Aim of the exercise:
Every entry needs to be written out again exactly, with its pictures removed.

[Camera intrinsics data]
▬▬▬
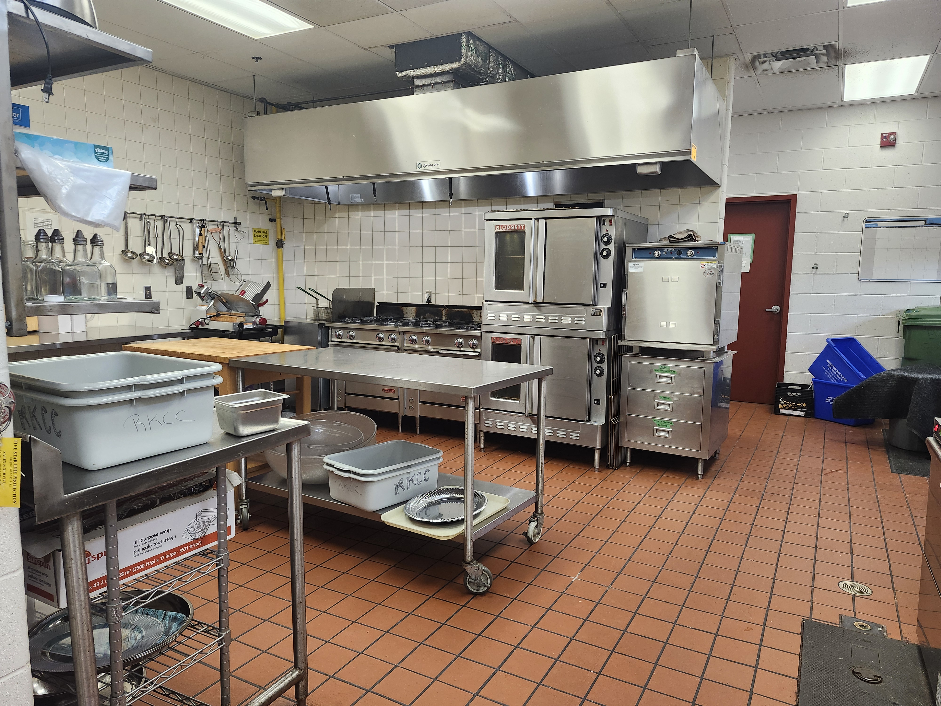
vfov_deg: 58.9
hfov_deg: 73.9
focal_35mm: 23
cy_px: 353
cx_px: 470
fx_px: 625
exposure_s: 1/120
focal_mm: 5.54
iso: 320
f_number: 1.8
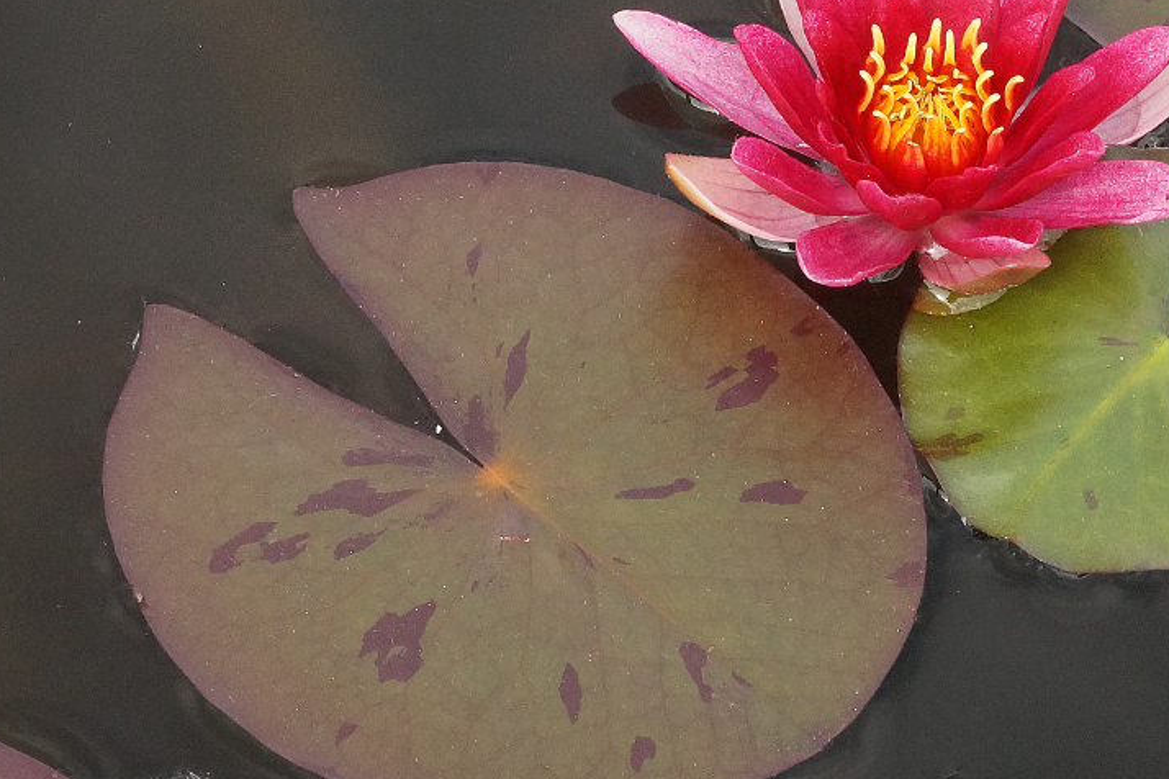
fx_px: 8182
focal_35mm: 252
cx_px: 910
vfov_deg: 5.4
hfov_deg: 8.2
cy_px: 190
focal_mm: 100
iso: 1000
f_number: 14
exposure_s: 1/160
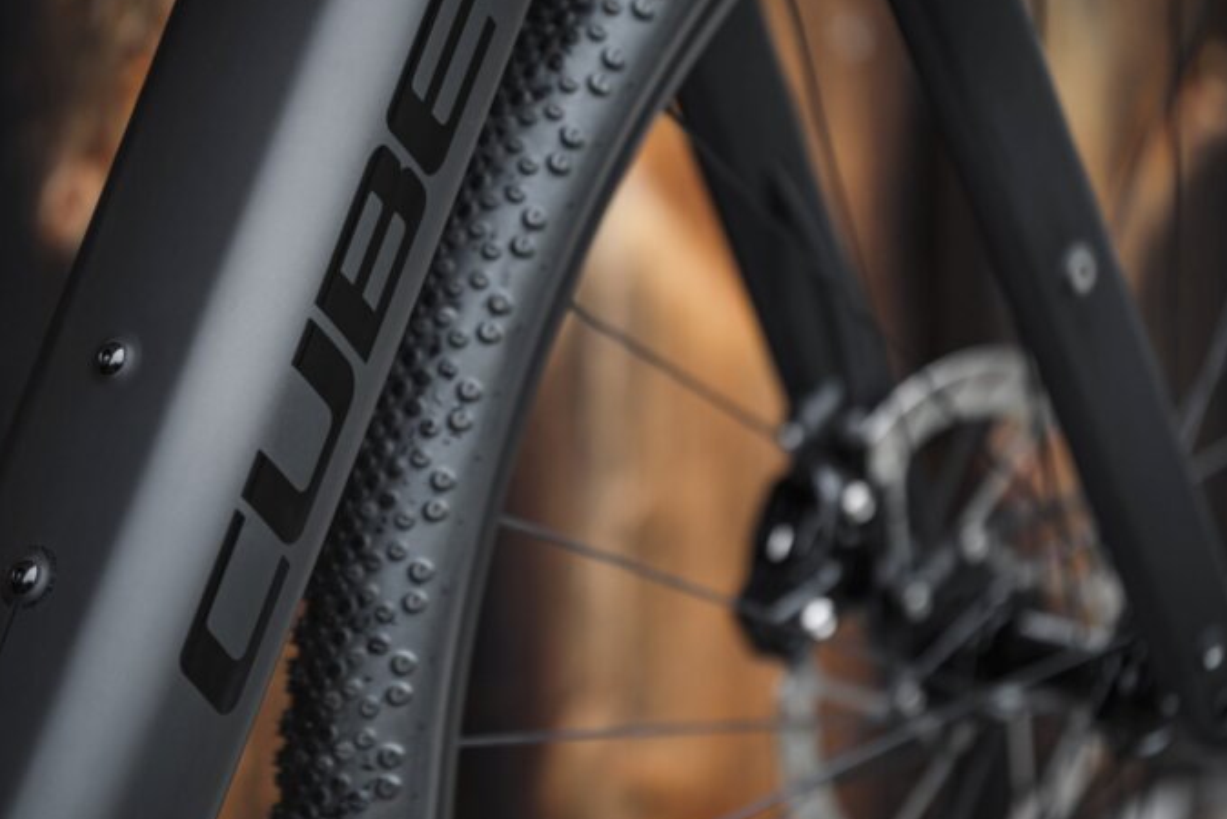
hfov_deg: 8.0
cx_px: 484
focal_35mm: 258
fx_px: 8797
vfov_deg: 5.3
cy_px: 369
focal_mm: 200
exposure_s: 1/500
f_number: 2.8
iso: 640
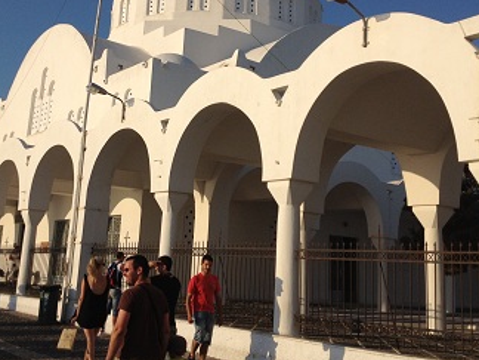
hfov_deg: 36.1
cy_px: 119
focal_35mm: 53
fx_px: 733
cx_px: 210
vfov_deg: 27.4
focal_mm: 4.28
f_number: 2.4
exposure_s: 1/3067
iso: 64
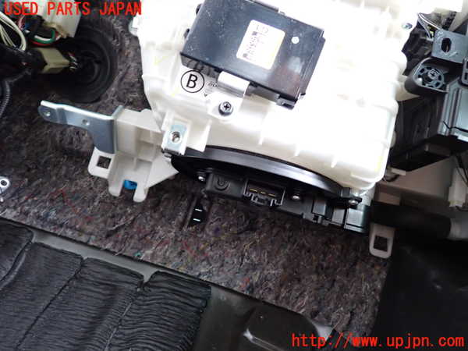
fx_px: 338
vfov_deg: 54.9
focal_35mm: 25
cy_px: 176
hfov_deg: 69.4
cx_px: 234
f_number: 2
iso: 320
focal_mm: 4.5
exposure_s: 1/30
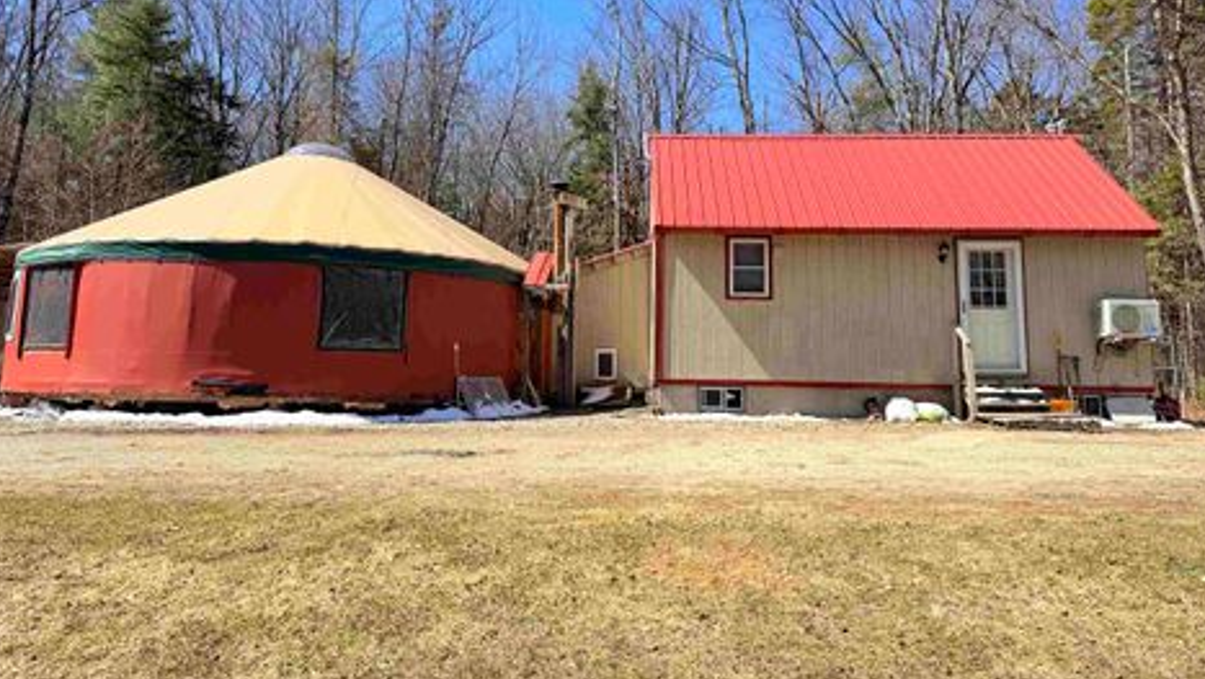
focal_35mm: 28
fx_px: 895
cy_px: 275
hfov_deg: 67.9
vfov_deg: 41.4
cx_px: 604
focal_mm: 6.76
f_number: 1.78
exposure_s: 1/4167
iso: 80
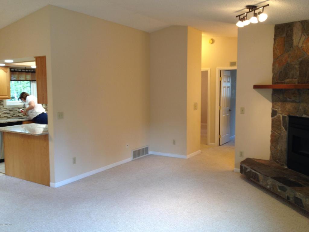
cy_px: 116
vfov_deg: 40.7
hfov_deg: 52.6
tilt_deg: -6.5
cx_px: 154
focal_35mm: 35
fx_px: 312
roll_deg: +0.3
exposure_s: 1/20
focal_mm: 4.28
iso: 50
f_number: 2.4
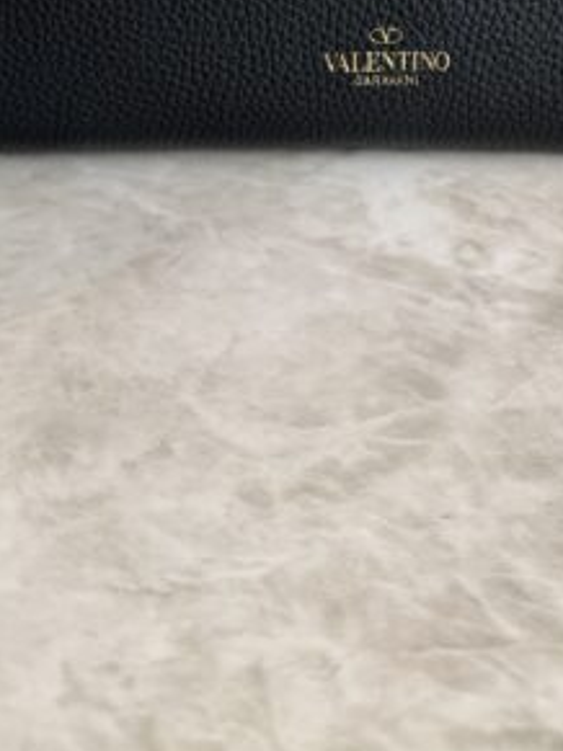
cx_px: 377
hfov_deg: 22.1
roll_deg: -0.1
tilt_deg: -13.2
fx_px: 1432
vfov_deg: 25.1
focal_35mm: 66
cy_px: -248
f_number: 1.78
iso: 64
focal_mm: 6.76
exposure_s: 1/120
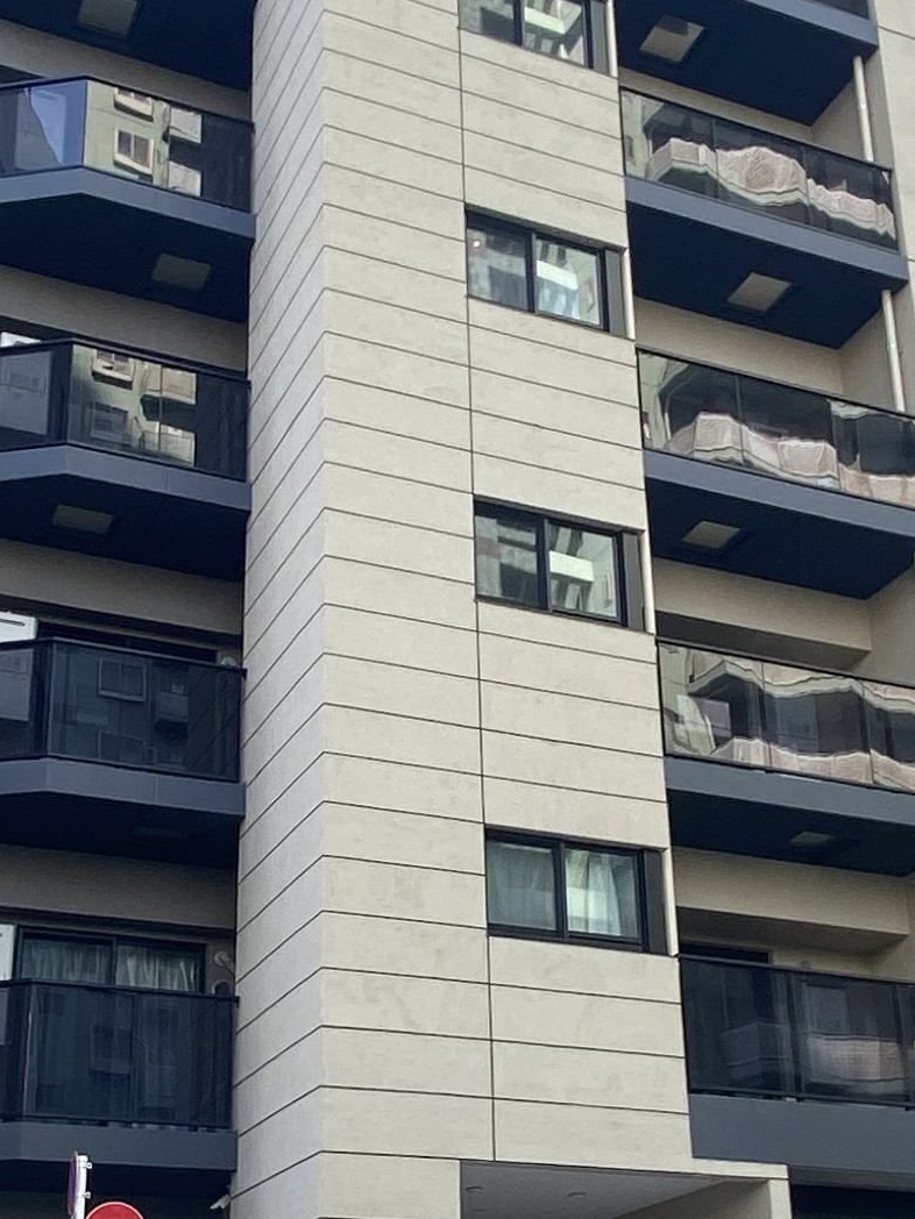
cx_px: 459
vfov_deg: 37.8
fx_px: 1762
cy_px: 804
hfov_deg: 29.1
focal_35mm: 50
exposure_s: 1/122
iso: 25
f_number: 2.4
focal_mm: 1.54
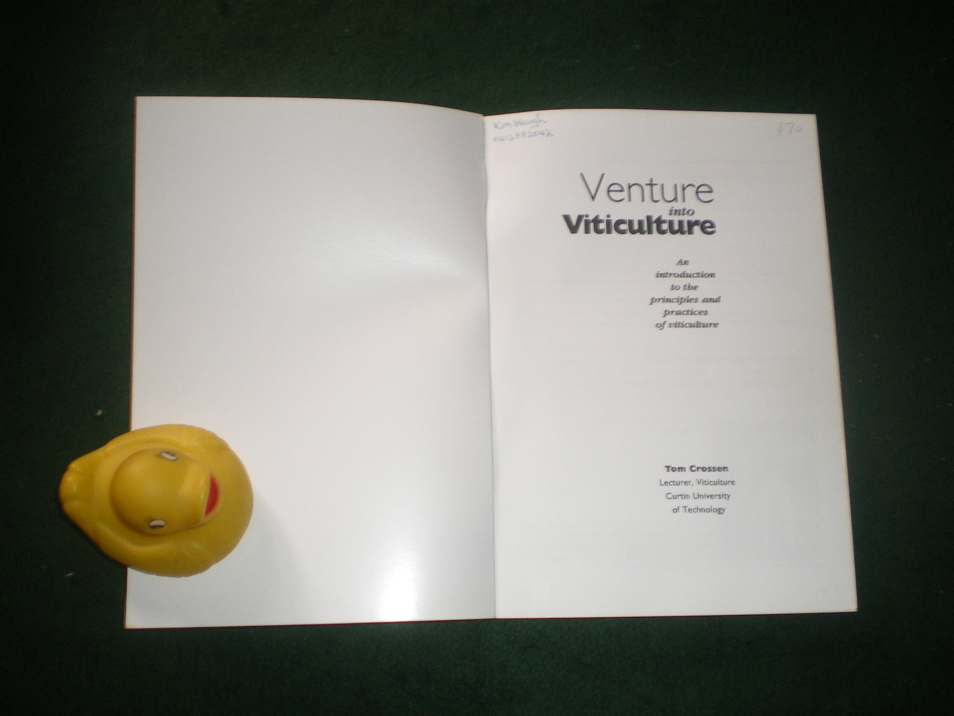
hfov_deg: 49.0
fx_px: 1047
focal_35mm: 38
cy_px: 358
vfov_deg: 37.7
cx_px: 477
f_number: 3.1
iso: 200
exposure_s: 1/50
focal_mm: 6.3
▬▬▬
Written answer:
vfov_deg: 58.9
hfov_deg: 73.9
focal_35mm: 23
cy_px: 353
cx_px: 470
fx_px: 625
exposure_s: 1/120
focal_mm: 5.54
iso: 320
f_number: 1.8
fx_px: 8182
focal_35mm: 252
cx_px: 910
vfov_deg: 5.4
hfov_deg: 8.2
cy_px: 190
focal_mm: 100
iso: 1000
f_number: 14
exposure_s: 1/160
hfov_deg: 8.0
cx_px: 484
focal_35mm: 258
fx_px: 8797
vfov_deg: 5.3
cy_px: 369
focal_mm: 200
exposure_s: 1/500
f_number: 2.8
iso: 640
hfov_deg: 36.1
cy_px: 119
focal_35mm: 53
fx_px: 733
cx_px: 210
vfov_deg: 27.4
focal_mm: 4.28
f_number: 2.4
exposure_s: 1/3067
iso: 64
fx_px: 338
vfov_deg: 54.9
focal_35mm: 25
cy_px: 176
hfov_deg: 69.4
cx_px: 234
f_number: 2
iso: 320
focal_mm: 4.5
exposure_s: 1/30
focal_35mm: 28
fx_px: 895
cy_px: 275
hfov_deg: 67.9
vfov_deg: 41.4
cx_px: 604
focal_mm: 6.76
f_number: 1.78
exposure_s: 1/4167
iso: 80
cy_px: 116
vfov_deg: 40.7
hfov_deg: 52.6
tilt_deg: -6.5
cx_px: 154
focal_35mm: 35
fx_px: 312
roll_deg: +0.3
exposure_s: 1/20
focal_mm: 4.28
iso: 50
f_number: 2.4
cx_px: 377
hfov_deg: 22.1
roll_deg: -0.1
tilt_deg: -13.2
fx_px: 1432
vfov_deg: 25.1
focal_35mm: 66
cy_px: -248
f_number: 1.78
iso: 64
focal_mm: 6.76
exposure_s: 1/120
cx_px: 459
vfov_deg: 37.8
fx_px: 1762
cy_px: 804
hfov_deg: 29.1
focal_35mm: 50
exposure_s: 1/122
iso: 25
f_number: 2.4
focal_mm: 1.54
hfov_deg: 49.0
fx_px: 1047
focal_35mm: 38
cy_px: 358
vfov_deg: 37.7
cx_px: 477
f_number: 3.1
iso: 200
exposure_s: 1/50
focal_mm: 6.3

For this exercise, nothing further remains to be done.